Migrate NRQL conditions to conform to native Loss of Signal Detection -
What is This App:
This is a bulk review and edit tool for NRQL conditions that may need Loss of Signal detection configured in order to prevent false negatives from occuring after the rollout of New Relic One Streaming Alerts.
Throughout the month of October, 2020, New Relic is rolling out “New Relic One Streaming Alerts” for NRQL Conditions. This new platform will deliver a good number of benefits that will ultimately make alerts more accurate and reliable while delivering significant improvements in time-to-detect. Read about the details of this release here.
With this rollout, we will be making the entire streaming pipeline event-driven to improve reliability, delivering official support for loss of signal detection, and allowing you to specify which gap filling strategy you wish to use.
Critical Change in Behavior:
This rollout will change behavior that you may be relying on to detect when an entity or service goes offline. We will no longer be inserting a “0” into the alert evaluation stream when there are gaps in the data. Gaps in data occur when there is no data for a specific aggregation window. Therefore, if you are currently monitoring for the uptime of an entity of service using an alert condition with an evaluation that uses a “<” operator, or “=0” , they will immediately stop working once the new streaming platform is enabled on your account. This will result in “false negatives” if that monitored service does go down.

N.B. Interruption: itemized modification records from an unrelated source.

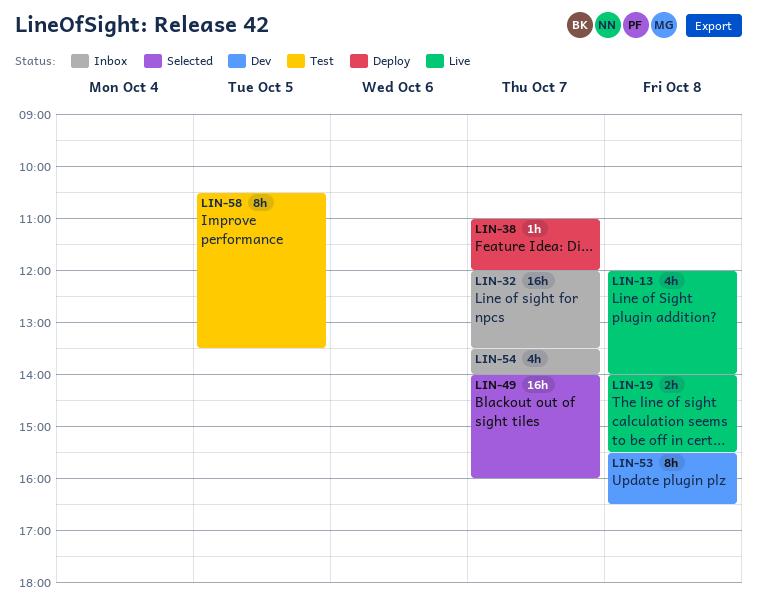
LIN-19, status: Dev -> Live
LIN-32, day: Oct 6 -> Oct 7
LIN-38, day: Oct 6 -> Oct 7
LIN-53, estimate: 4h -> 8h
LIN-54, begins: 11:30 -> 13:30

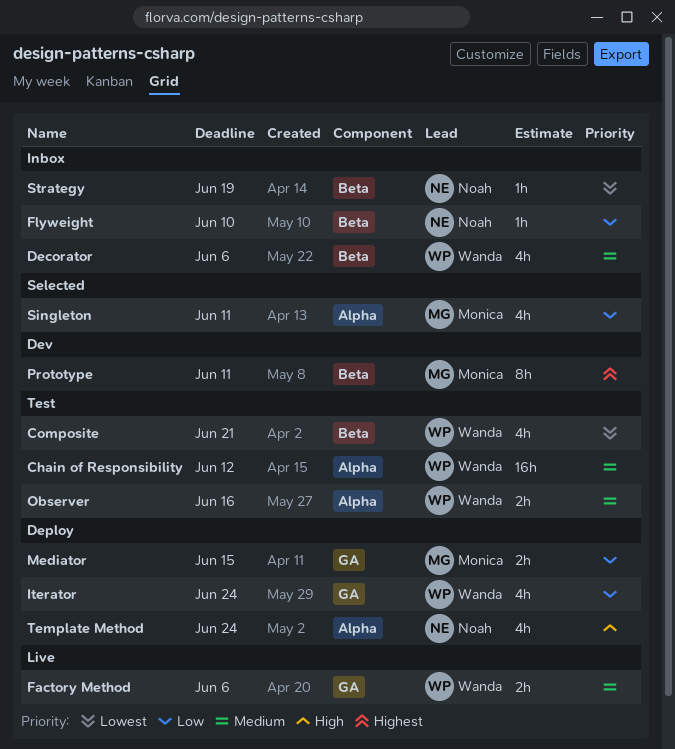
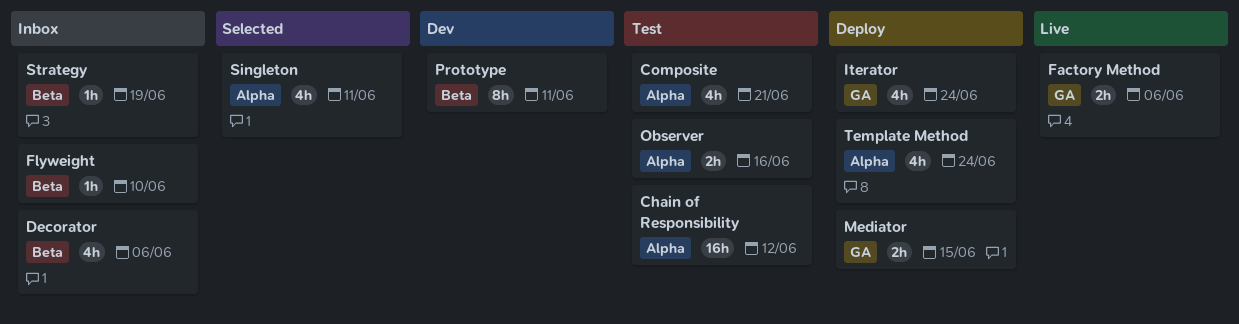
Composite, label: Beta -> Alpha

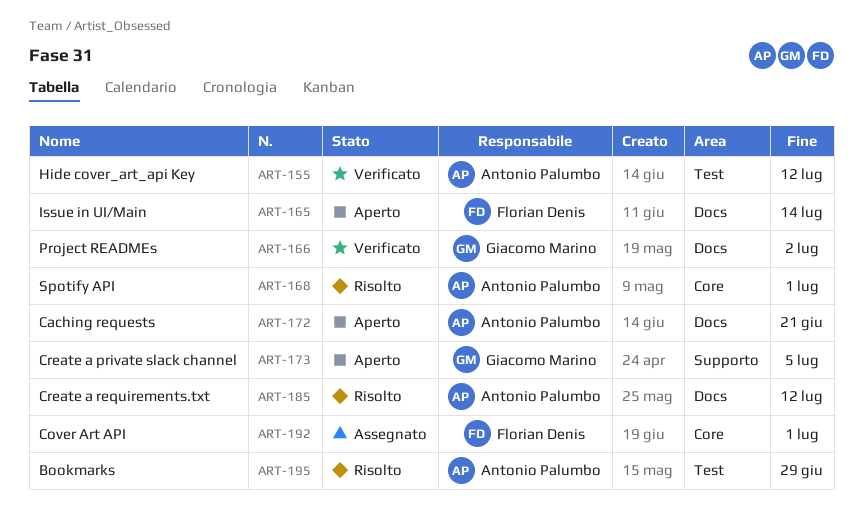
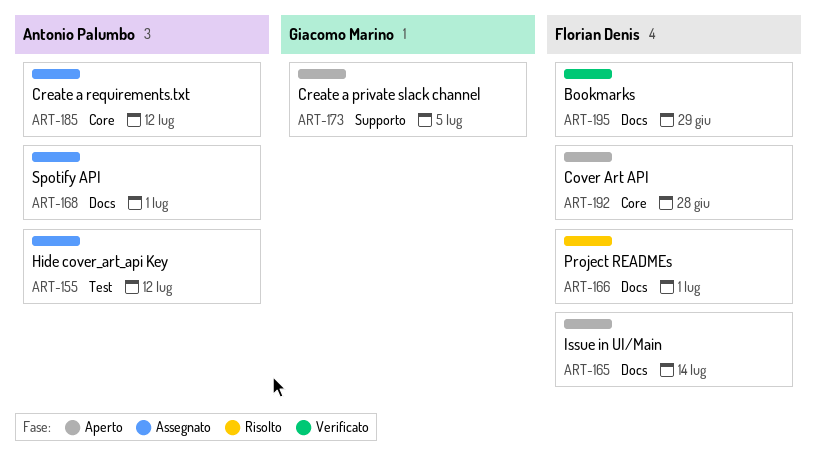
ART-155, status: Verificato -> Assegnato
ART-166, status: Verificato -> Risolto
ART-166, owner: Giacomo Marino -> Florian Denis
ART-166, due: Jul 2 -> Jul 1
ART-168, status: Risolto -> Assegnato
ART-168, label: Core -> Docs
ART-172: present -> none
ART-185, status: Risolto -> Assegnato
ART-185, label: Docs -> Core
ART-192, status: Assegnato -> Aperto
ART-192, due: Jul 1 -> Jun 28
ART-195, status: Risolto -> Verificato
ART-195, owner: Antonio Palumbo -> Florian Denis
ART-195, label: Test -> Docs

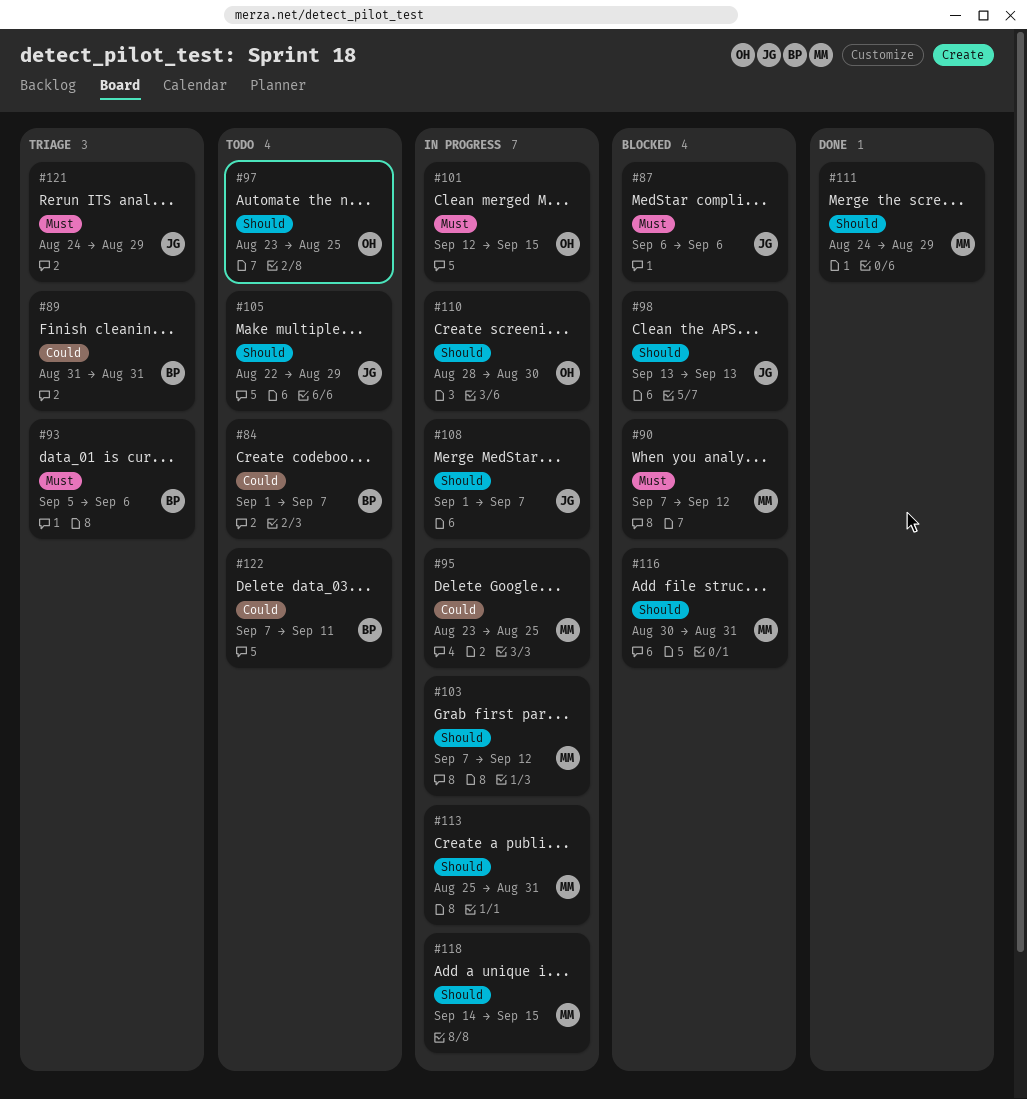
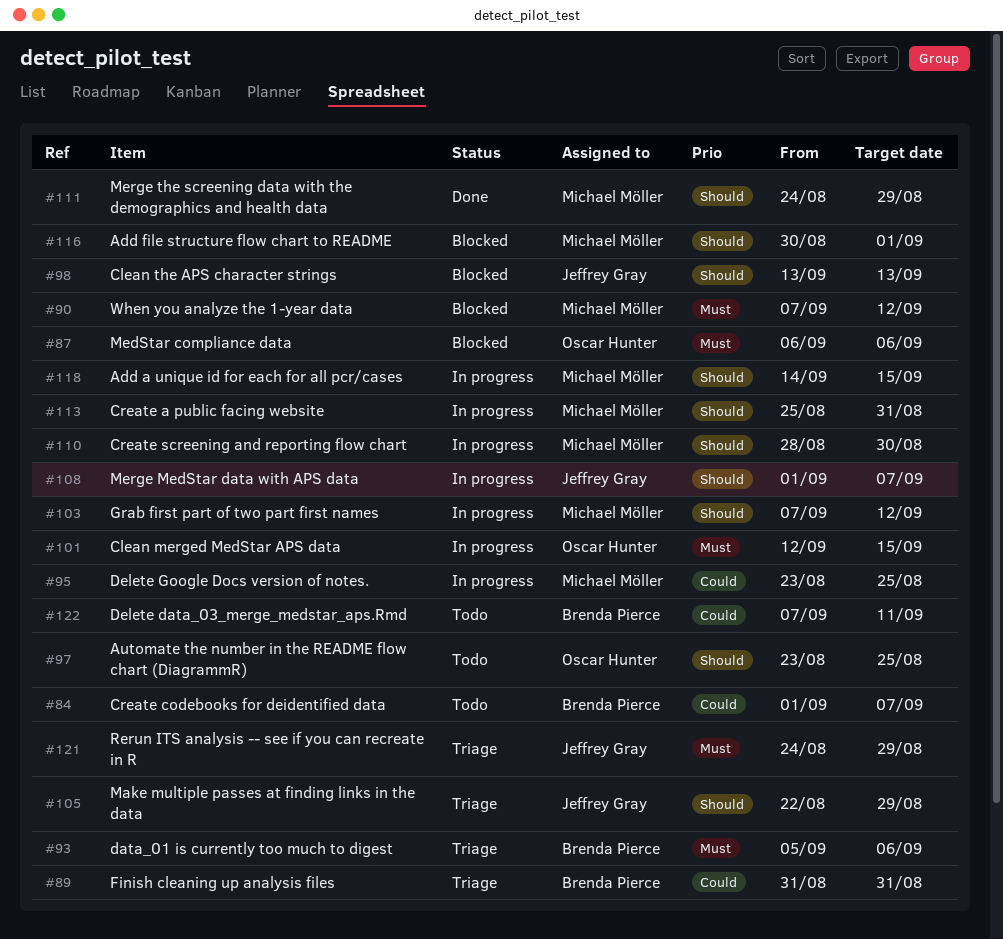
#87, owner: Jeffrey Gray -> Oscar Hunter
#105, status: Todo -> Triage
#110, owner: Oscar Hunter -> Michael Möller
#116, due: Aug 31 -> Sep 1

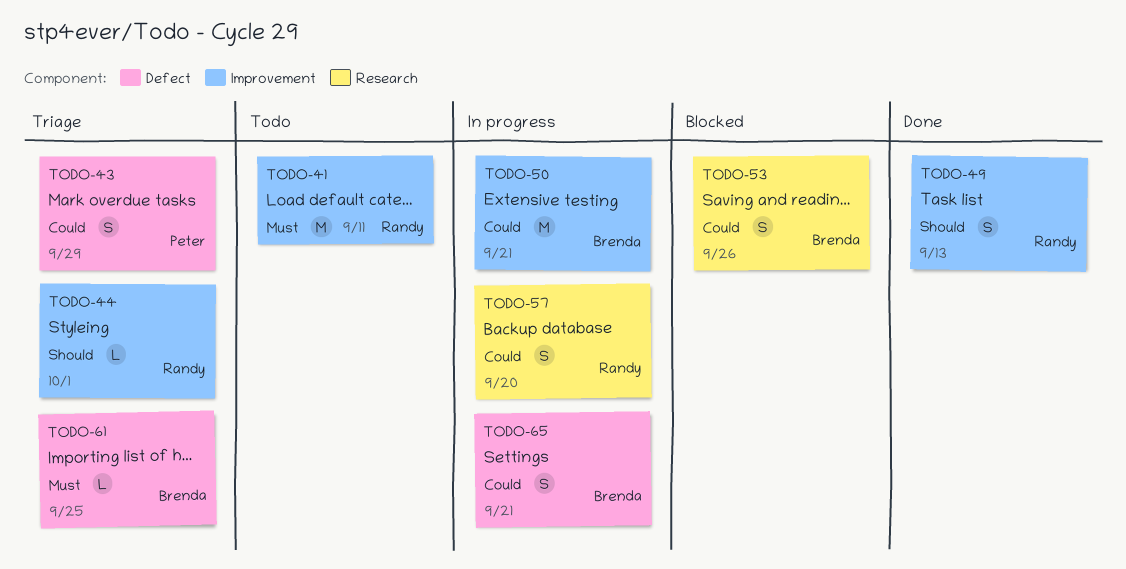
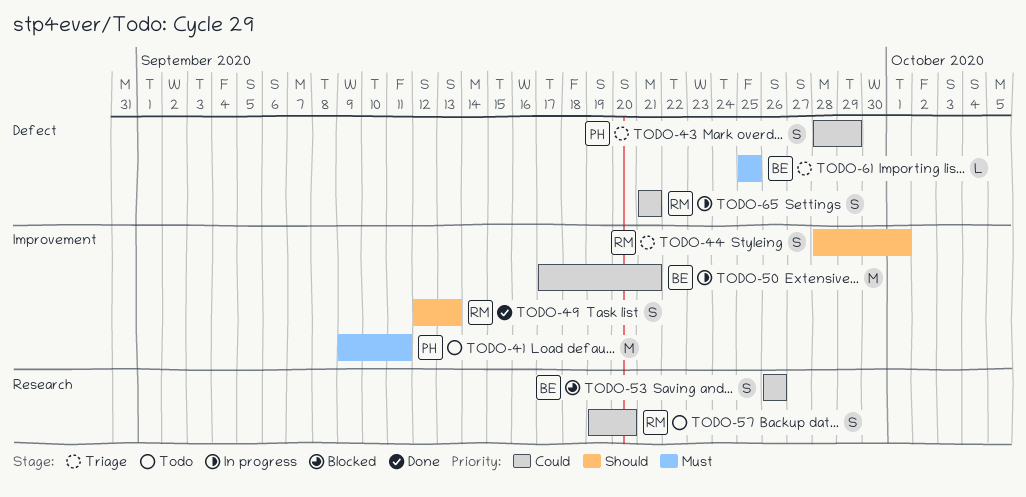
TODO-41, owner: Randy -> Peter
TODO-44, estimate: L -> S
TODO-57, status: In progress -> Todo
TODO-65, owner: Brenda -> Randy

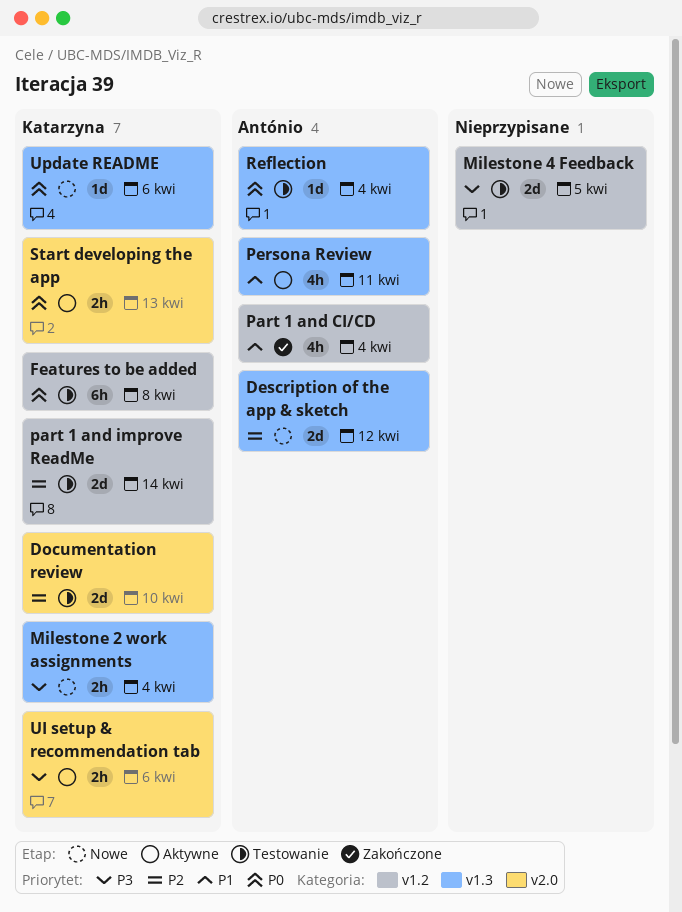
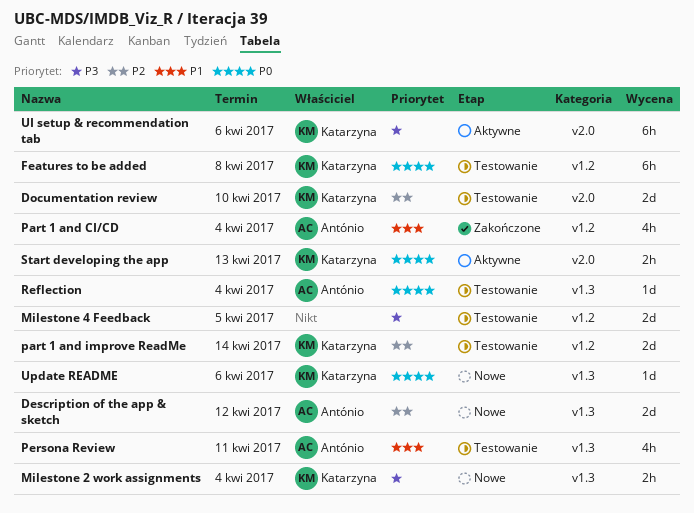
Persona Review, status: Aktywne -> Testowanie
UI setup & recommendation tab, estimate: 2h -> 6h

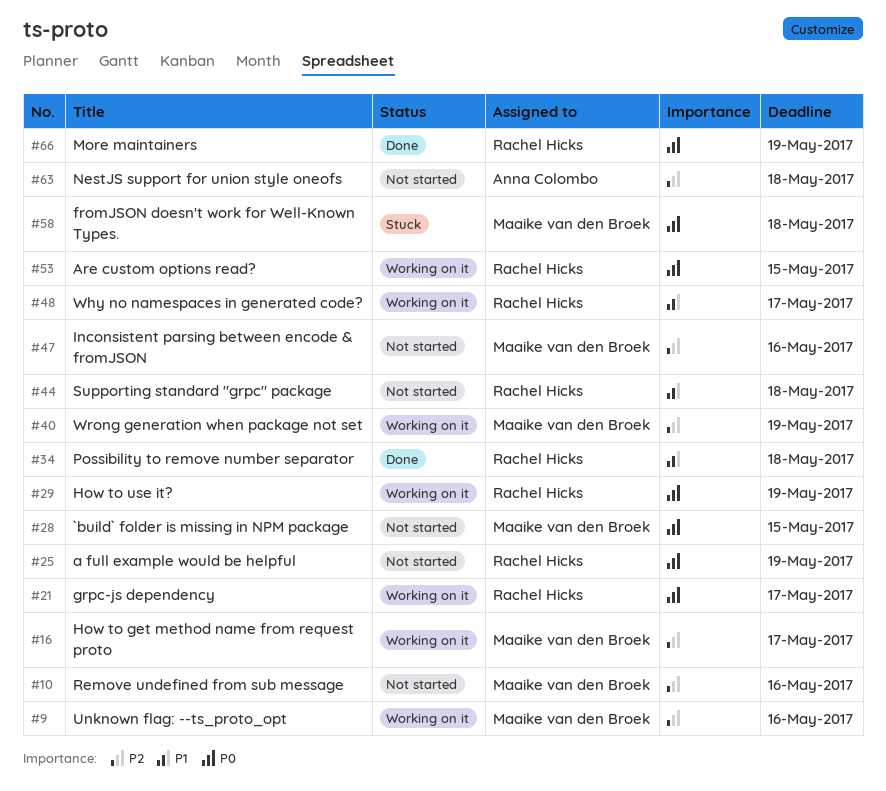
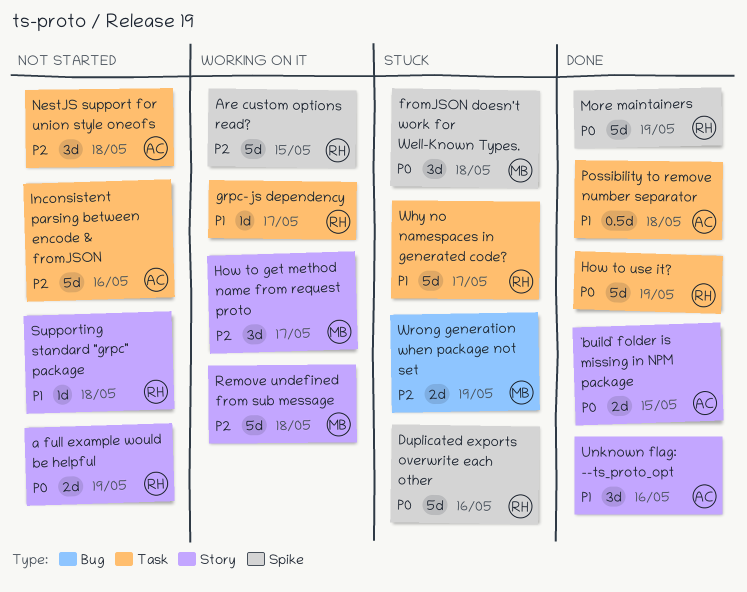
`build` folder is missing in NPM package, status: Not started -> Done
`build` folder is missing in NPM package, owner: Maaike van den Broek -> Anna Colombo
Are custom options read?, priority: P0 -> P2
Duplicated exports overwrite each other: none -> present
grpc-js dependency, priority: P0 -> P1
How to use it?, status: Working on it -> Done
Inconsistent parsing between encode & fromJSON, owner: Maaike van den Broek -> Anna Colombo
Possibility to remove number separator, owner: Rachel Hicks -> Anna Colombo
Remove undefined from sub message, status: Not started -> Working on it
Remove undefined from sub message, due: May 16 -> May 18
Unknown flag: --ts_proto_opt, status: Working on it -> Done
Unknown flag: --ts_proto_opt, owner: Maaike van den Broek -> Anna Colombo
Unknown flag: --ts_proto_opt, priority: P2 -> P1
Why no namespaces in generated code?, status: Working on it -> Stuck
Wrong generation when package not set, status: Working on it -> Stuck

To prevent this, you MUST update all such NRQL conditions to use the new loss of signal detection capability BEFORE, or immediately after, New Relic One Streaming Alerts is enabled for your account. If you are reading this after October 28, 2020, then you can use this to find the conditions that may no longer be working and need updating.
How This App Works:
This app is a bulk review and editing tool for all nrql conditions for a given account that use either the “<” operator with any threshold value, or use the “=” operator with a threshold value of “0”. The key elements of the NRQL Condition are listed as read-only in the left portion of a row, with the new settings for Loss of Signal and Gap Filling exposed on the right side. If there are already values set for those fields, they will be displayed. You may edit and update conditions individually, or edit and update them in batches.
The “Auto-fill Suggestions” button is here to help you if you are not sure what to enter for Loss of Signal duration. When you select a set of NRQL condition rows, and click the button, it will fill in a time for the duration and enable the “open violation on expiration” option. The duration time will be the sum of the evaluation duration and the evaluation offset.
What do the Settings Mean:
Loss of Signal
Duration: Also listed as “expiration.duration” in NerdGraph, is the clock-time for how long we should wait from the time the alert service received the last data point before we consider this signal lost.
Open Violation: When a signal is considered lost, you have the option to open a new violation, which will usually create a new notification. “Auto-fill Suggestions” will check this box.
Close Violations: When a signal is considered lost, you can choose to close all open violations related to that signal. This is useful for ephemeral services, or if the signal stopping causes a violation to not close. When both options are chosen, all violations for that signal are closed before the new “Loss of Signal” violation
Gap Filling Strategy
Fill Option: There are 3 fill option strategies to choose from : None, Static, and Last Value.
- “None” is the default. When there is an aggregation window that has no value when being evaluated, the window will stay empty, and the evaluation duration timer will reset.
- “Last value” will carry the last seen value forward to fill that gap before being evaluated.
- “Static” will fill the gap with a static value that you specify in the “Fill Value” field. For most use cases, the value used here is “0”. The “Fill Value” field is only valid for the “static” fill option.
Installation / Setup -
Login to New Relic One, click on the New Relic One Catalog launcher, select Loss of Signal Alerts Migrator, and install/configure account-level access to the application.
Or else, use the NR1 CLI to download, install, and deploy it yourself.
nr1 nerdpack:clone -r https://github.com/newrelic/nr1-alerts-los-migrator.git cd nr1-alerts-los-migrator nr1 nerdpack:serve
Visit https://one.newrelic.com/?nerdpacks=local, navigate to the Nerdpack, and
This Nerdpack is supported by the developers here in this community thread, or alternatively you can ask questions and in the Github Issues page. If you can fix the issue yourself, please do submit a pull request.